Where an entry contains a picture, skip the picture and write out everything else exactly.

*** Begin section ***

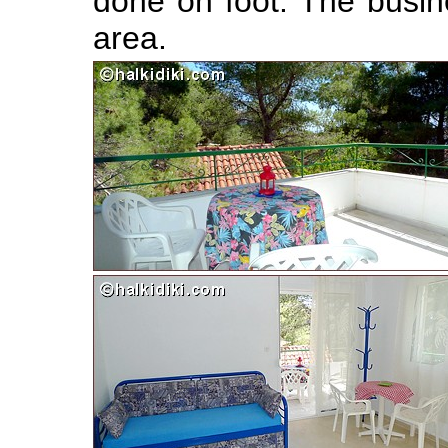
done on foot. The busin
area.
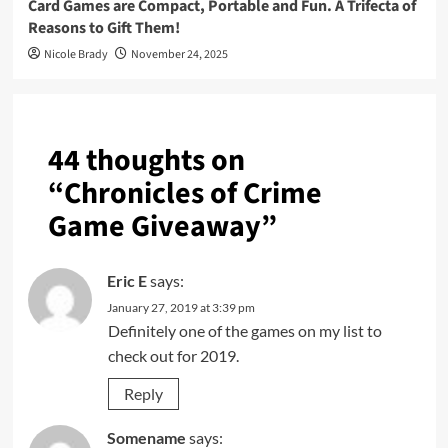
Card Games are Compact, Portable and Fun. A Trifecta of
Reasons to Gift Them!
Nicole Brady
November 24, 2025
44 thoughts on
“
Chronicles of Crime
Game Giveaway
”
Eric E
says:
January 27, 2019 at 3:39 pm
Definitely one of the games on my list to
check out for 2019.
Reply
Somename
says:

*** End section ***

== YOUR SOLUTION ==
done on foot. The busin
area.
Card Games are Compact, Portable and Fun. A Trifecta of
Reasons to Gift Them!
Nicole Brady
November 24, 2025
44 thoughts on
“
Chronicles of Crime
Game Giveaway
”
Eric E
says:
January 27, 2019 at 3:39 pm
Definitely one of the games on my list to
check out for 2019.
Reply
Somename
says:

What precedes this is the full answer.